(Exercise) Filter the entries down to the lines holding "Hosting", then copy those lines.

(Provided entries)
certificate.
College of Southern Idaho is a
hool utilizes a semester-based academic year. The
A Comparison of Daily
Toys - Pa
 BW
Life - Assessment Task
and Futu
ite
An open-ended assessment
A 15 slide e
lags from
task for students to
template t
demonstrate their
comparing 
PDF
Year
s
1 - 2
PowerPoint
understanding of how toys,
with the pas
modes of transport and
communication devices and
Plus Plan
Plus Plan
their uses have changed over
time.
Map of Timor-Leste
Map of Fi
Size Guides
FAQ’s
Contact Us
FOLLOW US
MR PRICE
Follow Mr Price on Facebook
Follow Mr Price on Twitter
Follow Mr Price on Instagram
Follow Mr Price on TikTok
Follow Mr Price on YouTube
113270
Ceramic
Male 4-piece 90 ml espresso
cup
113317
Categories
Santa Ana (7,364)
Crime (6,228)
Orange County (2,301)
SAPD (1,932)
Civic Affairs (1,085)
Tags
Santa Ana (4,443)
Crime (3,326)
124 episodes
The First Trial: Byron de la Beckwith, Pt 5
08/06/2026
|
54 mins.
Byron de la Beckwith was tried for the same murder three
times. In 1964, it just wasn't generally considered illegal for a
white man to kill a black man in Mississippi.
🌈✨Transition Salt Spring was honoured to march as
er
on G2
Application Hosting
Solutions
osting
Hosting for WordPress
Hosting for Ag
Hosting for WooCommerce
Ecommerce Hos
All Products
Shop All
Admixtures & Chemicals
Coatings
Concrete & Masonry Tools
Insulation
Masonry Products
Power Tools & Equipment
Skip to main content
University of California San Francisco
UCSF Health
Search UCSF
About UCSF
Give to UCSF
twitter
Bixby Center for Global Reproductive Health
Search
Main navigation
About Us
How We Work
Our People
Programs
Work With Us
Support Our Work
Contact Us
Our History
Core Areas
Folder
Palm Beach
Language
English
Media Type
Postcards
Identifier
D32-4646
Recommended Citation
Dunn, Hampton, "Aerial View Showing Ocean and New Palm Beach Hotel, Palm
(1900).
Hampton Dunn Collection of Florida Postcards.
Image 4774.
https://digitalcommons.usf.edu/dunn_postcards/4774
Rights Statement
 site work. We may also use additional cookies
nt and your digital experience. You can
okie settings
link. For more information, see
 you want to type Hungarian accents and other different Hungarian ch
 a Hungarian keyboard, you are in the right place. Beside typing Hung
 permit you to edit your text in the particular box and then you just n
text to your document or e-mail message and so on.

(Result for this task)
Application Hosting
Hosting for WordPress
Hosting for Ag
Hosting for WooCommerce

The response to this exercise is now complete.